When preparing for interviews (whether you are the interviewer or the interviewee) or for meetings, you should most definitely show up with a clear agenda and specific questions and answers prepared that you’d like to get to. You should also be prepared to throw them all away. If a productive line of questioning is going another way, you want to be able to go with it. If someone offers information or an idea that is gold, you need to be able to keep digging there even if your agenda has you going in another direction. Trusting yourself to deviate from the plan is easier if you’ve done thorough homework. You know your objectives and your material well enough that it doesn’t matter how you get there.
We have all seen examples of people who seem stiff or robotic with answers and explanations in meetings or when giving talks.
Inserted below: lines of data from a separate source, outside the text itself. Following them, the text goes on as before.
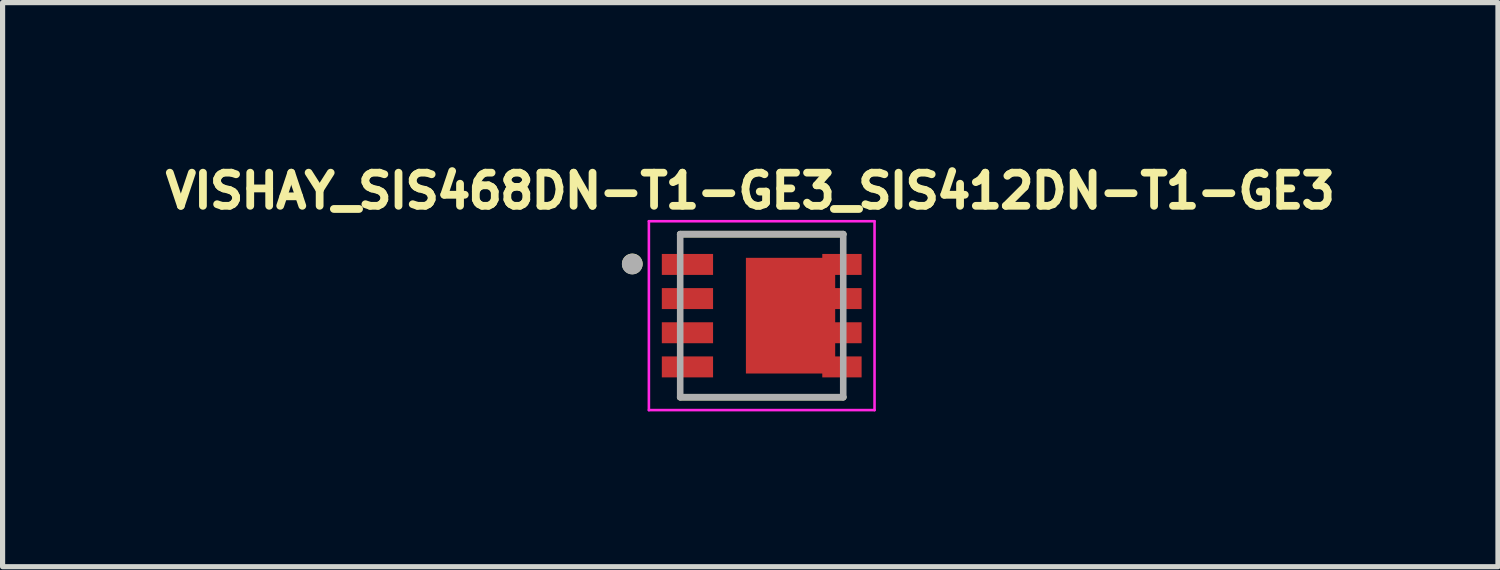
<source format=kicad_pcb>
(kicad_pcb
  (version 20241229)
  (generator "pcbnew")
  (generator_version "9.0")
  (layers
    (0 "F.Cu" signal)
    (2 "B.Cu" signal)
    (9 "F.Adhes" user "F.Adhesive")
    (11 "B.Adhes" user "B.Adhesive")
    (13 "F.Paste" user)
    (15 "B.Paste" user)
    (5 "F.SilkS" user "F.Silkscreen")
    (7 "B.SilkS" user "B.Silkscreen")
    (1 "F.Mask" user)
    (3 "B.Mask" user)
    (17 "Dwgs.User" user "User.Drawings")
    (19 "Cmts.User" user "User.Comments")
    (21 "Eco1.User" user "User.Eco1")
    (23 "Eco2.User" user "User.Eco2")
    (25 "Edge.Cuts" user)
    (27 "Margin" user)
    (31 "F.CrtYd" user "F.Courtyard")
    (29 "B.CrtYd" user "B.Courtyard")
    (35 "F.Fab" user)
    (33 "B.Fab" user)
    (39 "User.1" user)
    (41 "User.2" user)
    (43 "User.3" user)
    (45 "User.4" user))
  (footprint "VISHAY_SIS468DN-T1-GE3_SIS412DN-T1-GE3"
    (layer "F.Cu")
    (at 11.667 3.049)
    (property "Reference" "VISHAY_SIS468DN-T1-GE3_SIS412DN-T1-GE3" (at -0.221 -2.411 0) (layer "F.SilkS") (effects (font (size 0.64 0.64) (thickness 0.15))))
    (attr smd)
    (fp_line (start -1.575 -1.575) (end 1.575 -1.575) (stroke (width 0.127) (type solid)) (layer "F.SilkS"))
    (fp_line (start -1.575 1.575) (end 1.575 1.575) (stroke (width 0.127) (type solid)) (layer "F.SilkS"))
    (fp_circle (center -2.5 -1) (end -2.4 -1) (stroke (width 0.2) (type solid)) (fill no) (layer "F.SilkS"))
    (fp_line (start -2.18 -1.825) (end 2.18 -1.825) (stroke (width 0.05) (type solid)) (layer "F.CrtYd"))
    (fp_line (start -2.18 1.825) (end -2.18 -1.825) (stroke (width 0.05) (type solid)) (layer "F.CrtYd"))
    (fp_line (start 2.18 -1.825) (end 2.18 1.825) (stroke (width 0.05) (type solid)) (layer "F.CrtYd"))
    (fp_line (start 2.18 1.825) (end -2.18 1.825) (stroke (width 0.05) (type solid)) (layer "F.CrtYd"))
    (fp_line (start -1.575 -1.575) (end 1.575 -1.575) (stroke (width 0.127) (type solid)) (layer "F.Fab"))
    (fp_line (start -1.575 1.575) (end -1.575 -1.575) (stroke (width 0.127) (type solid)) (layer "F.Fab"))
    (fp_line (start 1.575 -1.575) (end 1.575 1.575) (stroke (width 0.127) (type solid)) (layer "F.Fab"))
    (fp_line (start 1.575 1.575) (end -1.575 1.575) (stroke (width 0.127) (type solid)) (layer "F.Fab"))
    (fp_circle (center -2.502 -0.997) (end -2.402 -0.997) (stroke (width 0.2) (type solid)) (fill no) (layer "F.Fab"))
    (pad "1" smd rect (at -1.435 -0.99) (size 0.99 0.405) (layers "F.Cu" "F.Mask" "F.Paste"))
    (pad "2" smd rect (at -1.435 -0.33) (size 0.99 0.405) (layers "F.Cu" "F.Mask" "F.Paste"))
    (pad "3" smd rect (at -1.435 0.33) (size 0.99 0.405) (layers "F.Cu" "F.Mask" "F.Paste"))
    (pad "4" smd rect (at -1.435 0.99) (size 0.99 0.405) (layers "F.Cu" "F.Mask" "F.Paste"))
    (pad "5" smd rect (at 1.55 0.99) (size 0.76 0.405) (layers "F.Cu" "F.Mask" "F.Paste"))
    (pad "6" smd rect (at 1.55 0.33) (size 0.76 0.405) (layers "F.Cu" "F.Mask" "F.Paste"))
    (pad "7" smd rect (at 1.55 -0.33) (size 0.76 0.405) (layers "F.Cu" "F.Mask" "F.Paste"))
    (pad "8" smd rect (at 1.55 -0.99) (size 0.76 0.405) (layers "F.Cu" "F.Mask" "F.Paste"))
    (pad "9" smd rect (at 0.557 0) (size 1.725 2.235) (layers "F.Cu" "F.Mask" "F.Paste")))
  (gr_rect
    (start -3 -3)
    (end 25.892 7.899)
    (stroke (width 0.1) (type default))
    (fill no)
    (layer "Edge.Cuts")))
</source>
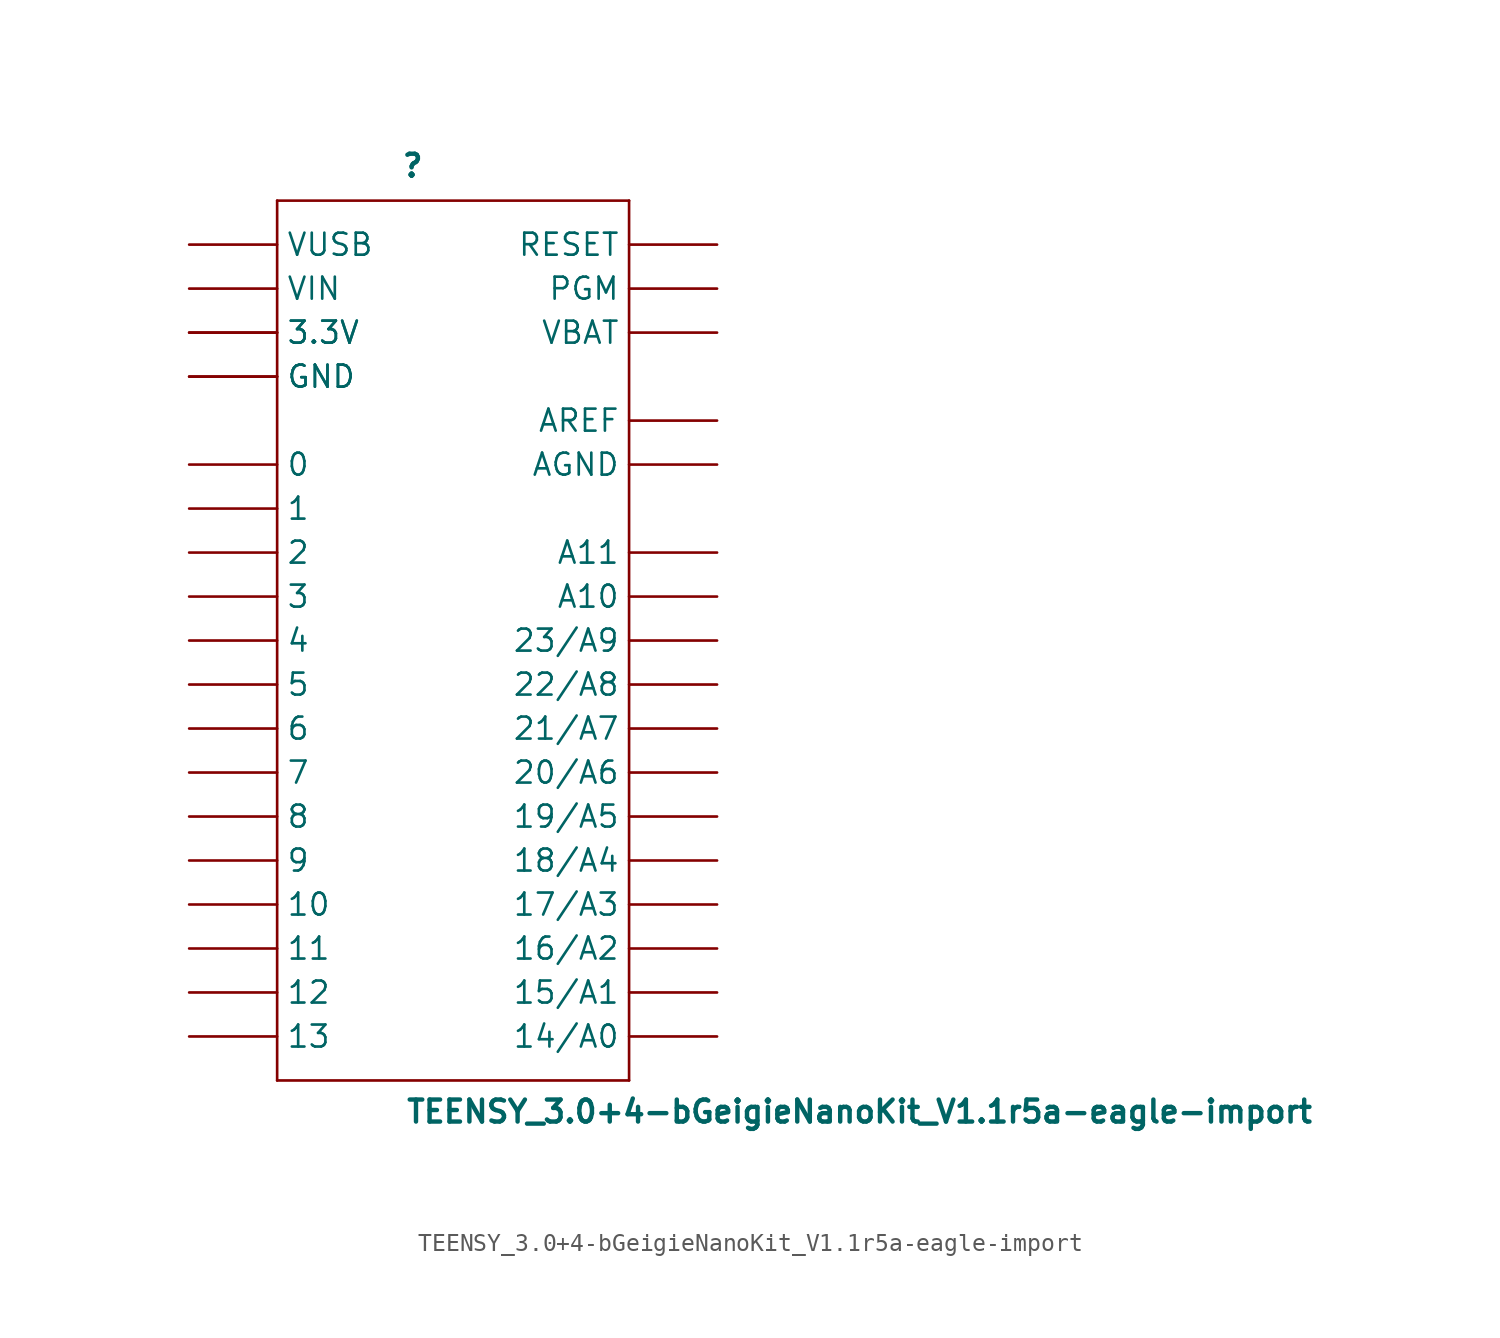
<source format=kicad_sym>
(kicad_symbol_lib
  (version 20200126)
  (host kicad_symbol_editor "5.99.0-unknown-aa7ce74~88~ubuntu18.04.1")
  (symbol "import_from_eagle-rescue:TEENSY_3.0+4-bGeigieNanoKit_V1.1r5a-eagle-import"
    (property "Reference" ""
      (at -3.048 26.67 0)
      (effects (font (size 1.27 1.27) bold) (justify left bottom)))
    (property "Value" "TEENSY_3.0+4-bGeigieNanoKit_V1.1r5a-eagle-import"
      (at -2.794 -27.94 0)
      (effects (font (size 1.27 1.27) bold) (justify left bottom)))
    (property "ki_locked" ""
      (at 0 0 0)
      (effects (font (size 1.27 1.27))))
    (symbol "TEENSY_3.0+4-bGeigieNanoKit_V1.1r5a-eagle-import_1_0"
      (polyline (pts (xy -10.16 -25.4) (xy 10.16 -25.4)) (stroke (width 0)) (fill (type none)))
      (polyline (pts (xy -10.16 25.4) (xy -10.16 -25.4)) (stroke (width 0)) (fill (type none)))
      (polyline (pts (xy 10.16 -25.4) (xy 10.16 25.4)) (stroke (width 0)) (fill (type none)))
      (polyline (pts (xy 10.16 25.4) (xy -10.16 25.4)) (stroke (width 0)) (fill (type none)))
      (pin unspecified line (at -15.24 10.16 0) (length 5.08) (name "0" (effects (font (size 1.27 1.27)))) (number "0" (effects (font (size 0 0)))))
      (pin unspecified line (at -15.24 7.62 0) (length 5.08) (name "1" (effects (font (size 1.27 1.27)))) (number "1" (effects (font (size 0 0)))))
      (pin unspecified line (at -15.24 -15.24 0) (length 5.08) (name "10" (effects (font (size 1.27 1.27)))) (number "10" (effects (font (size 0 0)))))
      (pin unspecified line (at -15.24 -17.78 0) (length 5.08) (name "11" (effects (font (size 1.27 1.27)))) (number "11" (effects (font (size 0 0)))))
      (pin unspecified line (at -15.24 -20.32 0) (length 5.08) (name "12" (effects (font (size 1.27 1.27)))) (number "12" (effects (font (size 0 0)))))
      (pin unspecified line (at -15.24 -22.86 0) (length 5.08) (name "13" (effects (font (size 1.27 1.27)))) (number "13" (effects (font (size 0 0)))))
      (pin unspecified line (at 15.24 -22.86 180) (length 5.08) (name "14/A0" (effects (font (size 1.27 1.27)))) (number "14/A0" (effects (font (size 0 0)))))
      (pin unspecified line (at 15.24 -20.32 180) (length 5.08) (name "15/A1" (effects (font (size 1.27 1.27)))) (number "15/A1" (effects (font (size 0 0)))))
      (pin unspecified line (at 15.24 -17.78 180) (length 5.08) (name "16/A2" (effects (font (size 1.27 1.27)))) (number "16/A2" (effects (font (size 0 0)))))
      (pin unspecified line (at 15.24 -15.24 180) (length 5.08) (name "17/A3" (effects (font (size 1.27 1.27)))) (number "17/A3" (effects (font (size 0 0)))))
      (pin unspecified line (at 15.24 -12.7 180) (length 5.08) (name "18/A4" (effects (font (size 1.27 1.27)))) (number "18/A4" (effects (font (size 0 0)))))
      (pin unspecified line (at 15.24 -10.16 180) (length 5.08) (name "19/A5" (effects (font (size 1.27 1.27)))) (number "19/A5" (effects (font (size 0 0)))))
      (pin unspecified line (at -15.24 5.08 0) (length 5.08) (name "2" (effects (font (size 1.27 1.27)))) (number "2" (effects (font (size 0 0)))))
      (pin unspecified line (at 15.24 -7.62 180) (length 5.08) (name "20/A6" (effects (font (size 1.27 1.27)))) (number "20/A6" (effects (font (size 0 0)))))
      (pin unspecified line (at 15.24 -5.08 180) (length 5.08) (name "21/A7" (effects (font (size 1.27 1.27)))) (number "21/A7" (effects (font (size 0 0)))))
      (pin unspecified line (at 15.24 -2.54 180) (length 5.08) (name "22/A8" (effects (font (size 1.27 1.27)))) (number "22/A8" (effects (font (size 0 0)))))
      (pin unspecified line (at 15.24 0 180) (length 5.08) (name "23/A9" (effects (font (size 1.27 1.27)))) (number "23/A9" (effects (font (size 0 0)))))
      (pin unspecified line (at -15.24 2.54 0) (length 5.08) (name "3" (effects (font (size 1.27 1.27)))) (number "3" (effects (font (size 0 0)))))
      (pin power_in line (at -15.24 17.78 0) (length 5.08) (name "3.3V" (effects (font (size 1.27 1.27)))) (number "3.3V" (effects (font (size 0 0)))))
      (pin power_in line (at -15.24 17.78 0) (length 5.08) (name "3.3V" (effects (font (size 1.27 1.27)))) (number "3.3V1" (effects (font (size 0 0)))))
      (pin unspecified line (at -15.24 0 0) (length 5.08) (name "4" (effects (font (size 1.27 1.27)))) (number "4" (effects (font (size 0 0)))))
      (pin unspecified line (at -15.24 -2.54 0) (length 5.08) (name "5" (effects (font (size 1.27 1.27)))) (number "5" (effects (font (size 0 0)))))
      (pin unspecified line (at -15.24 -5.08 0) (length 5.08) (name "6" (effects (font (size 1.27 1.27)))) (number "6" (effects (font (size 0 0)))))
      (pin unspecified line (at -15.24 -7.62 0) (length 5.08) (name "7" (effects (font (size 1.27 1.27)))) (number "7" (effects (font (size 0 0)))))
      (pin unspecified line (at -15.24 -10.16 0) (length 5.08) (name "8" (effects (font (size 1.27 1.27)))) (number "8" (effects (font (size 0 0)))))
      (pin unspecified line (at -15.24 -12.7 0) (length 5.08) (name "9" (effects (font (size 1.27 1.27)))) (number "9" (effects (font (size 0 0)))))
      (pin unspecified line (at 15.24 2.54 180) (length 5.08) (name "A10" (effects (font (size 1.27 1.27)))) (number "A10" (effects (font (size 0 0)))))
      (pin unspecified line (at 15.24 5.08 180) (length 5.08) (name "A11" (effects (font (size 1.27 1.27)))) (number "A11" (effects (font (size 0 0)))))
      (pin power_in line (at 15.24 10.16 180) (length 5.08) (name "AGND" (effects (font (size 1.27 1.27)))) (number "AGND" (effects (font (size 0 0)))))
      (pin power_in line (at 15.24 12.7 180) (length 5.08) (name "AREF" (effects (font (size 1.27 1.27)))) (number "AREF" (effects (font (size 0 0)))))
      (pin power_in line (at -15.24 15.24 0) (length 5.08) (name "GND" (effects (font (size 1.27 1.27)))) (number "GND" (effects (font (size 0 0)))))
      (pin power_in line (at -15.24 15.24 0) (length 5.08) (name "GND" (effects (font (size 1.27 1.27)))) (number "GND1" (effects (font (size 0 0)))))
      (pin unspecified line (at 15.24 20.32 180) (length 5.08) (name "PGM" (effects (font (size 1.27 1.27)))) (number "PGM" (effects (font (size 0 0)))))
      (pin unspecified line (at 15.24 22.86 180) (length 5.08) (name "RESET" (effects (font (size 1.27 1.27)))) (number "RESET" (effects (font (size 0 0)))))
      (pin power_in line (at 15.24 17.78 180) (length 5.08) (name "VBAT" (effects (font (size 1.27 1.27)))) (number "VBAT" (effects (font (size 0 0)))))
      (pin power_in line (at -15.24 20.32 0) (length 5.08) (name "VIN" (effects (font (size 1.27 1.27)))) (number "VIN" (effects (font (size 0 0)))))
      (pin power_in line (at -15.24 22.86 0) (length 5.08) (name "VUSB" (effects (font (size 1.27 1.27)))) (number "VUSB" (effects (font (size 0 0))))))))
</source>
We’ve seen people nervous about what they assert in front of a boss or client, or who are unable to participate if a discussion digresses from the intended topic. There can be multiple reasons for this, but one of them has to do with people’s relationship to their homework, hanging on so tightly to what they’ve prepared that they can’t think beyond that.
One way to avoid getting too attached to homework or preparation is to do it in such a way that you don’t get overly tied to any one version of what you are going to say. Know what you want to talk about and the details you want to hit on, but practice saying it in multiple ways. Get the language and concepts in your mouth, but don’t prescribe for yourself something so specific that it will throw you if you don’t say it exactly as planned. When I’m preparing for an interview or to speak in front of a room, I like to say various versions of what I’m going to talk about out loud in the car, in the shower, while doing my hair. I get familiar with the sound of my voice speaking about things without getting overly attached to any particular version. I practice in casual environments that help me feel loose and at ease with it. I also anticipate where there might be pushback or questions and speak through various ways of addressing those. Sometimes this part of the preparation gets used, often it doesn’t. It doesn’t matter, I’ve done the work and I show up more open and sure of myself for having done it.
So, do your homework and then throw it away. Prepare, rehearse, know your stuff and then simply and fully, show up. As I learned all those years ago in grad school, life isn’t math class. People don’t want to see your work in the margins, they don’t want to see your preparation. They want to experience it in the work, in your presence. Your homework will show up in your ability and freedom to be fully responsive to whatever the moment demands of you.